Thunderbolt: How devices affect each other on a daisy chain

By James Galbraith, Macworld |  Storage, Apple, Thunderbolt

The Macworld Lab has a small collection of Thunderbolt peripherals, and we thought we should put them to work to answer questions we had about connectivity and how devices affect performance.

After testing dozens of scenarios, we found that—for the most part—the two available bi-directional 10Gbps channels in the MacBook Pro (Late 2011) were more than able to keep up with the demand of multiple storage devices on a Thunderbolt daisy chain. However, if you add multiple displays to that chain, the throughput of some drives can be severely limited.

(For your reference: The iMac (Mid 2011) uses the same Light Ridge Thunderbolt controller as the MacBook Pro, but the iMac has two Thunderbolt ports and offers up to four bi-directional, 10Gbps channels. The MacBook Air (Mid 2011) uses an Eagle Peak Thunderbolt controller that allows for two bi-directional 10Gbps channels.)

Drives in a daisy chain

The Thunderbolt drives involved in our testing were the Promise Pegasus R6 RAID array, the LaCie Little Big Disk Thunderbolt Series SSD, and the LaCie Little Big Disk Thunderbolt Series 2TB hard drive.

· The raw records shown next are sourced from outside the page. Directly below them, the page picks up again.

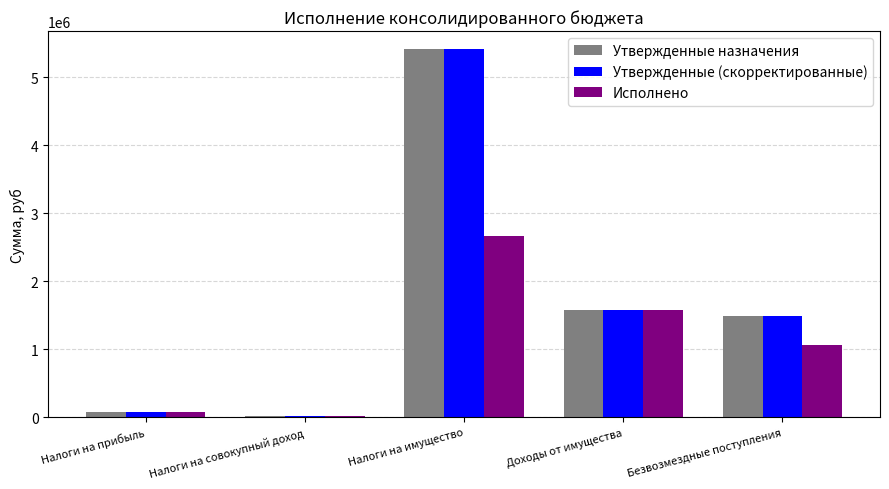

What is the difference between the Исполнено values at Налоги на прибыль and Налоги на совокупный доход?

56648.2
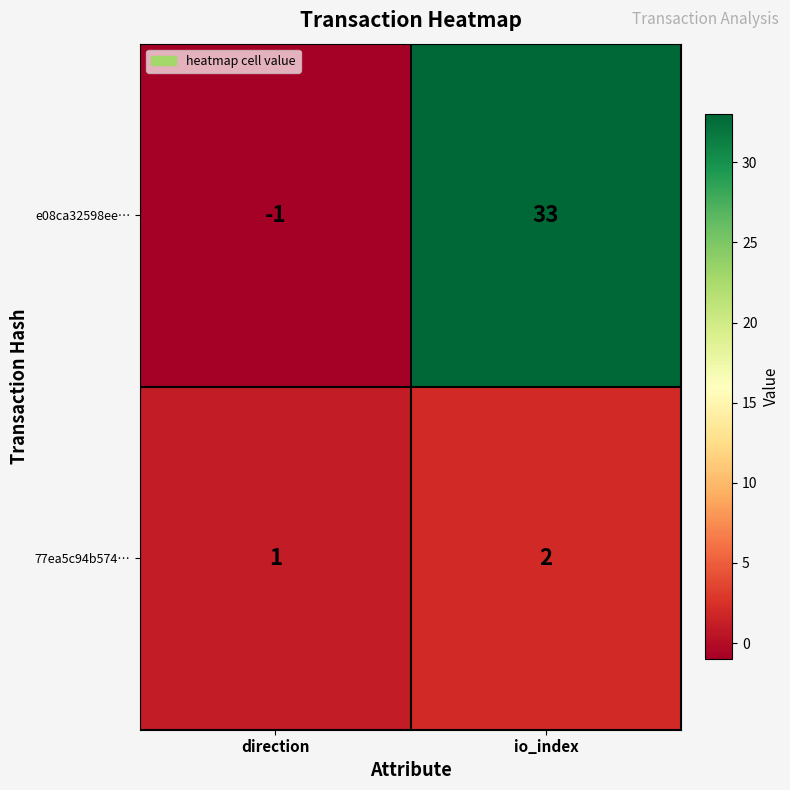

At which category does the chart reach its minimum across all series?

direction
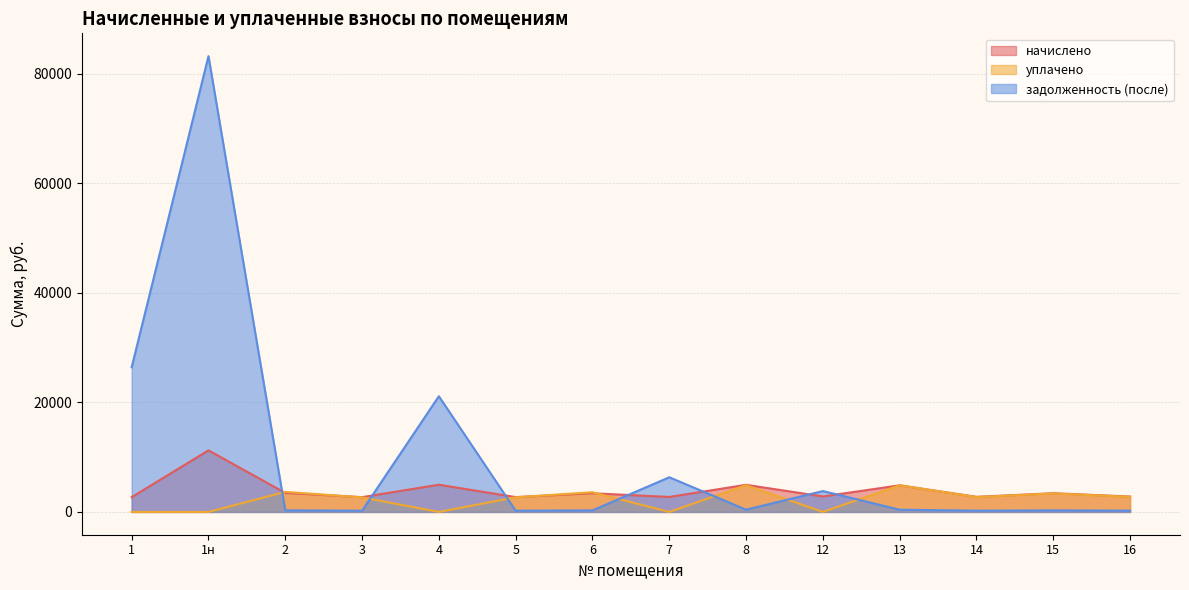

Between 1 and 14, which series saw the biggest shift?

задолженность (после)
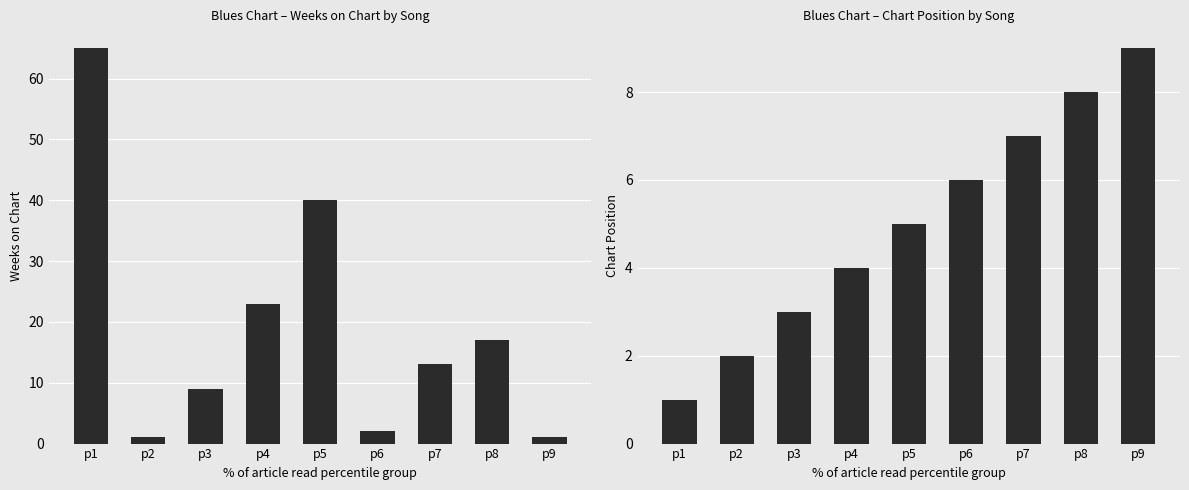

What are all the series names shown in the legend?

Weeks on Chart, Position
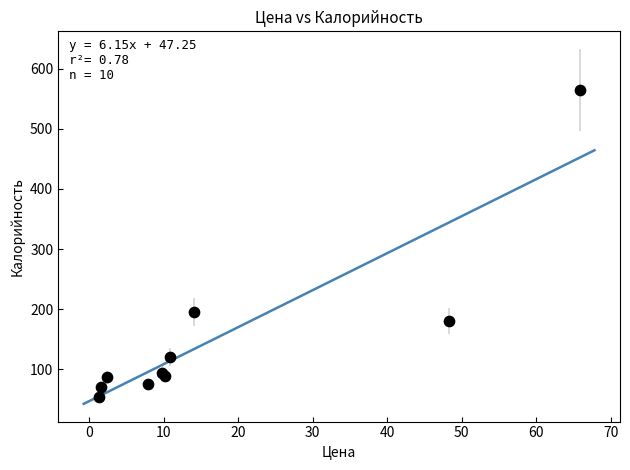

What Y value in the scatter plot is closest to 309?

195.0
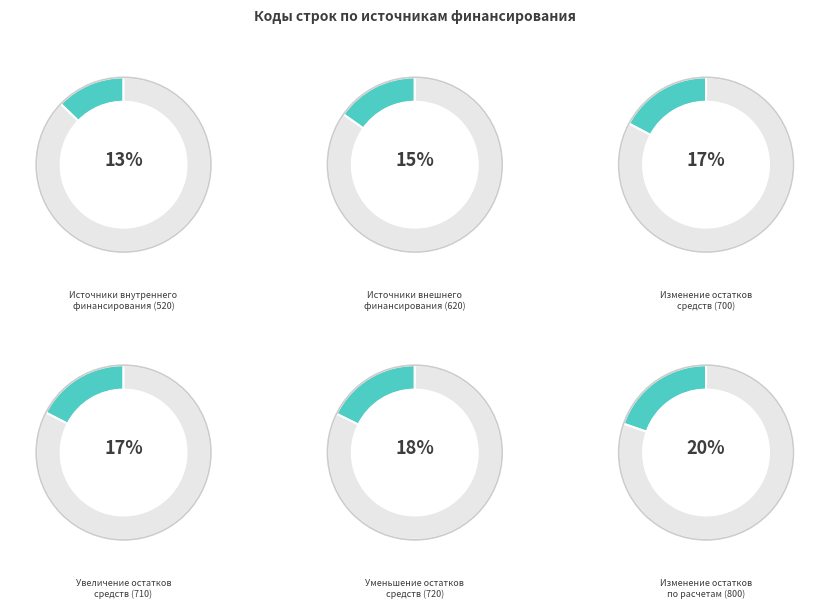

How many slices are in this pie chart?

6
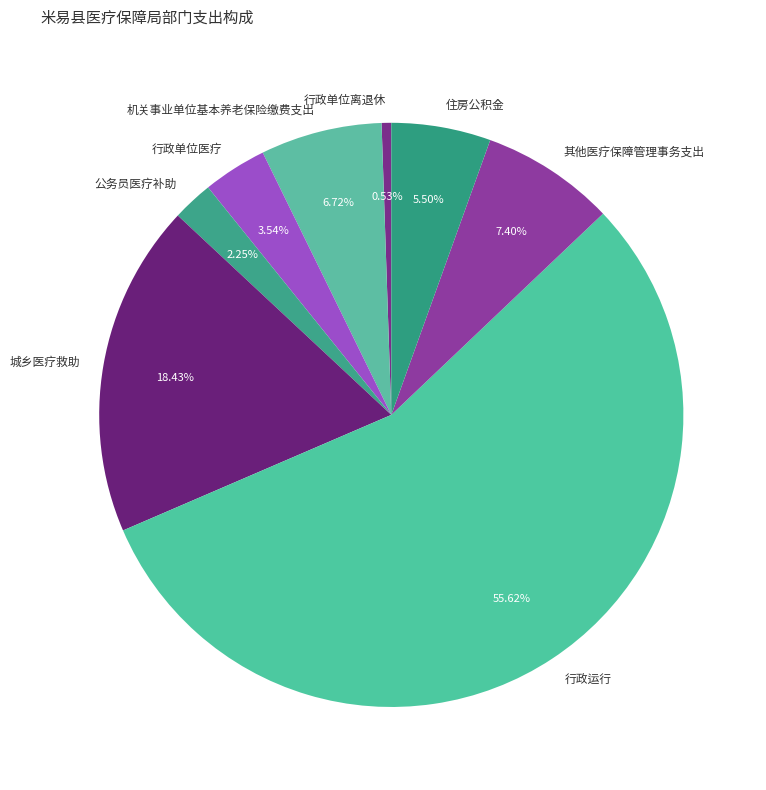

Rank the categories by value from highest to lowest.

行政运行, 城乡医疗救助, 其他医疗保障管理事务支出, 机关事业单位基本养老保险缴费支出, 住房公积金, 行政单位医疗, 公务员医疗补助, 行政单位离退休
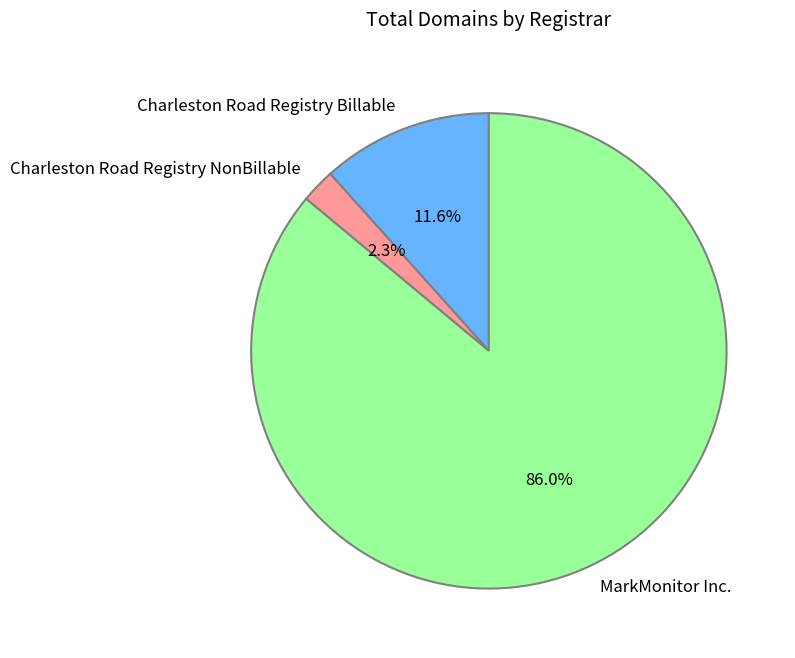

Which slice is the smallest?

Charleston Road Registry NonBillable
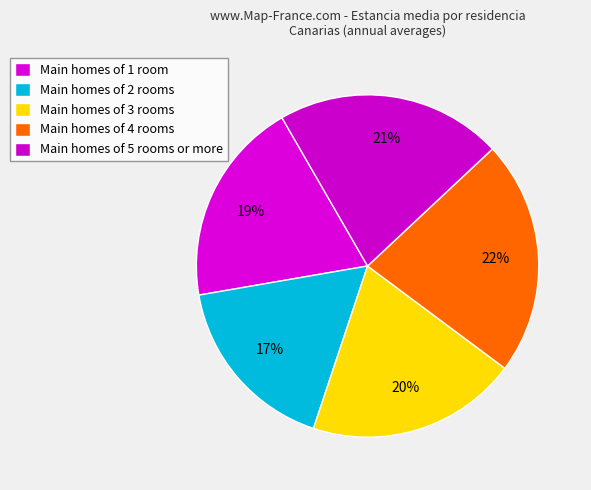

Count the number of slices in the pie.

5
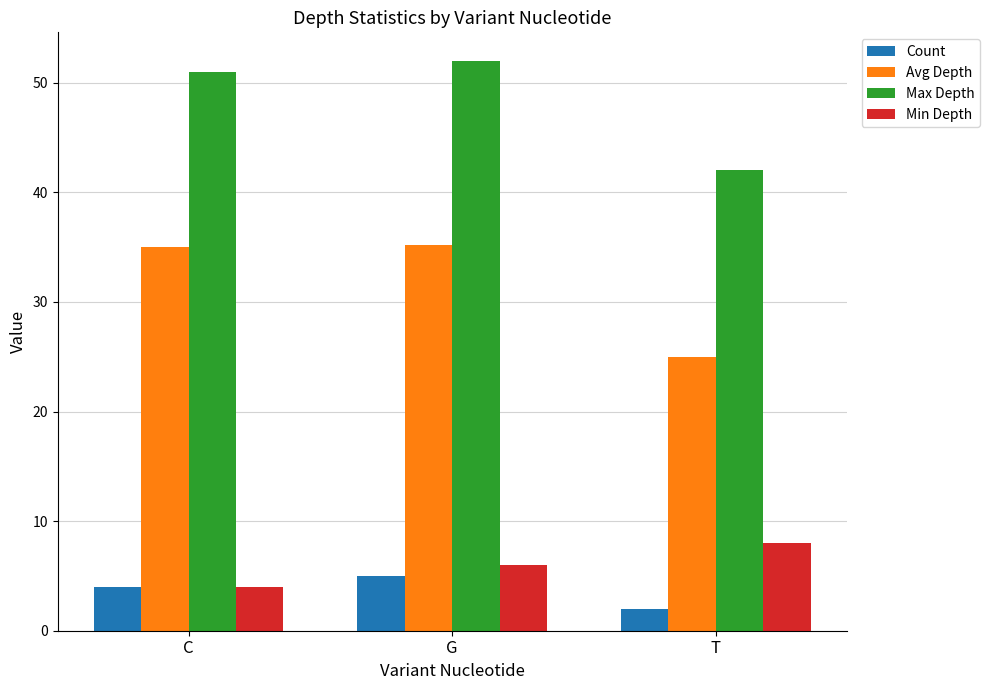

The value of Avg Depth at T is 25.0. True or false?

True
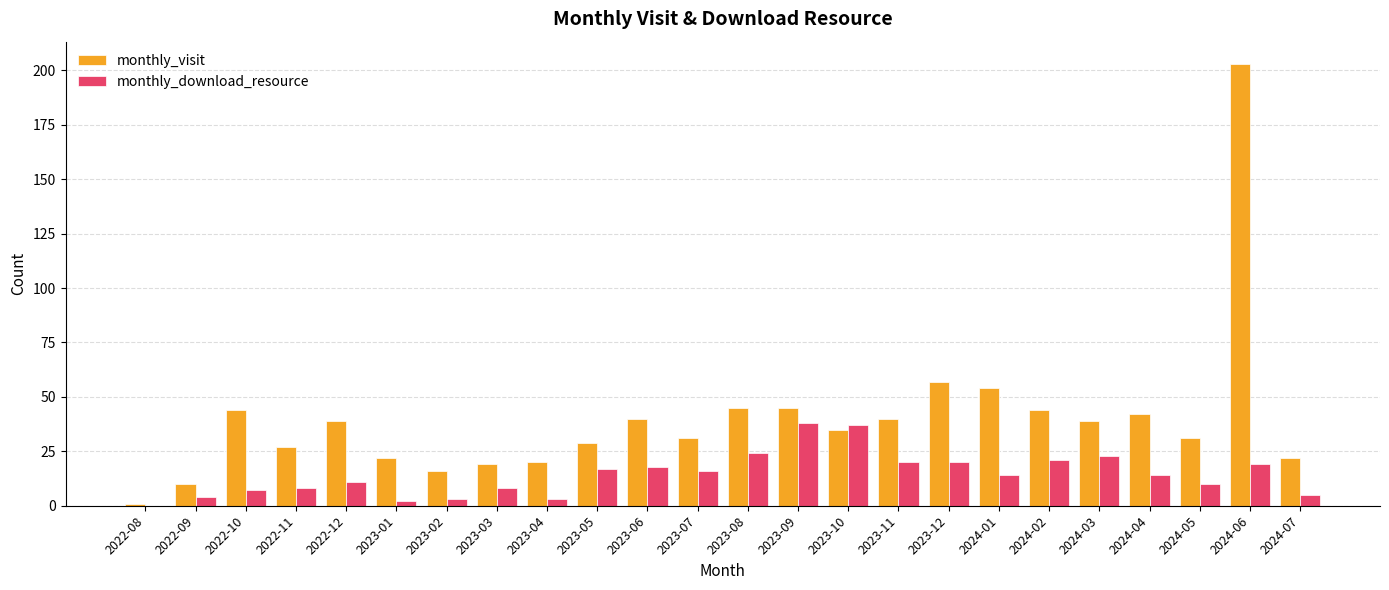

What is the sum of all monthly_download_resource values?

342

To get a set of baseline speeds to gauge performance, we attached one drive at a time, with no other devices, to a 17-inch 2.4GHz Core i7 MacBook Pro. We ran the AJA System Test several times—specifically, the 2GB, 1920-by-1080, 10-bit RGB test—and calculated average performance speeds. The Pegasus R6 was the fastest device we tested, with a write speed of 538.1MBps and a read speed of 519.3MBps. The LaCie SSD posted a write speed of 253.0MBps and a read speed of 480.5MBps. The LaCie hard drive clocked in with a write speed of 184.7MBps and a read speed of 203.1MBps.